PROBLEM STATEMENT
Please state how many lines in the records that follow include "campus", with no other output.

╭─ EXTRACTED INFORMATION

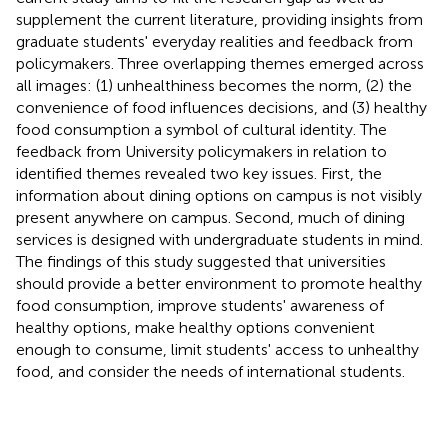
supplement the current literature, providing insights from
graduate students' everyday realities and feedback from
policymakers. Three overlapping themes emerged across
all images: (1) unhealthiness becomes the norm, (2) the
convenience of food influences decisions, and (3) healthy
food consumption a symbol of cultural identity. The
feedback from University policymakers in relation to
identified themes revealed two key issues. First, the
information about dining options on campus is not visibly
present anywhere on campus. Second, much of dining
services is designed with undergraduate students in mind.
The findings of this study suggested that universities
should provide a better environment to promote healthy
food consumption, improve students' awareness of
healthy options, make healthy options convenient
enough to consume, limit students' access to unhealthy
food, and consider the needs of international students.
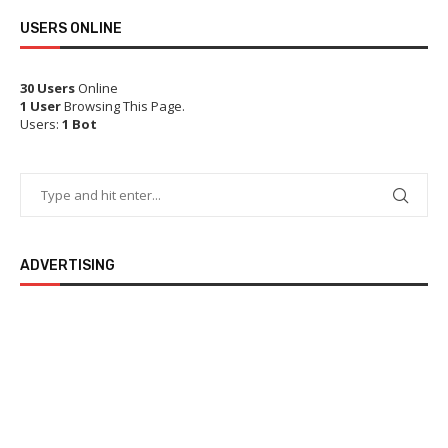
USERS ONLINE
30 Users
Online
1 User
Browsing This Page.
Users:
1 Bot
ADVERTISING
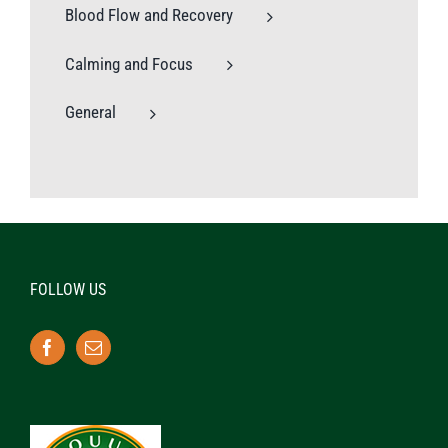
Blood Flow and Recovery
Calming and Focus
General
FOLLOW US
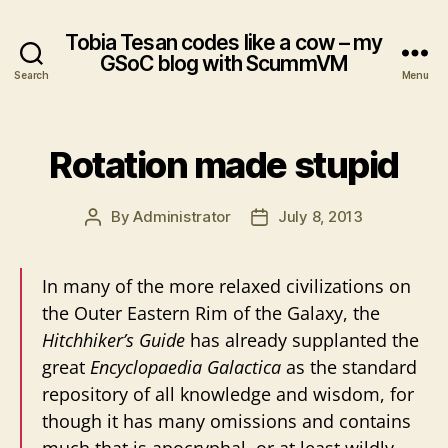
Tobia Tesan codes like a cow – my
GSoC blog with ScummVM
Search
Menu
Rotation made stupid
By
Administrator
July 8, 2013
Post
Post
author
date
In many of the more relaxed civilizations on
the Outer Eastern Rim of the Galaxy, the
Hitchhiker’s Guide
has already supplanted the
great
Encyclopaedia Galactica
as the standard
repository of all knowledge and wisdom, for
though it has many omissions and contains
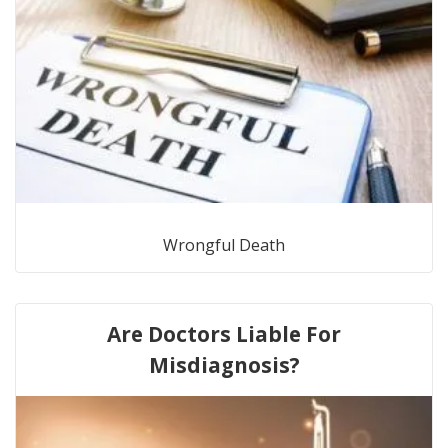
Wrongful Death
Are Doctors Liable For
Misdiagnosis?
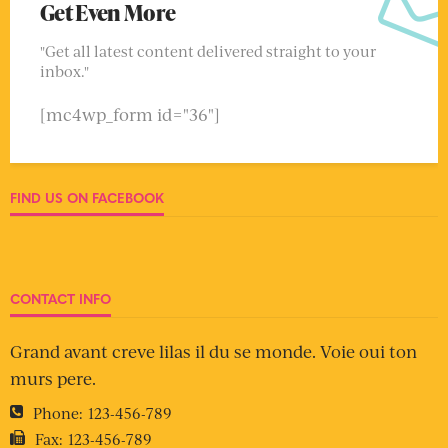
Get Even More
"Get all latest content delivered straight to your
inbox."
[mc4wp_form id="36"]
FIND US ON FACEBOOK
CONTACT INFO
Grand avant creve lilas il du se monde. Voie oui ton
murs pere.
Phone:
123-456-789
Fax:
123-456-789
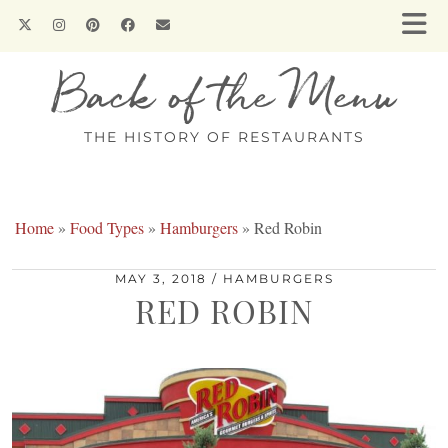
Back of the Menu
THE HISTORY OF RESTAURANTS
Home
»
Food Types
»
Hamburgers
»
Red Robin
MAY 3, 2018
HAMBURGERS
RED ROBIN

╰─

OUTPUT FOR THIS TASK
2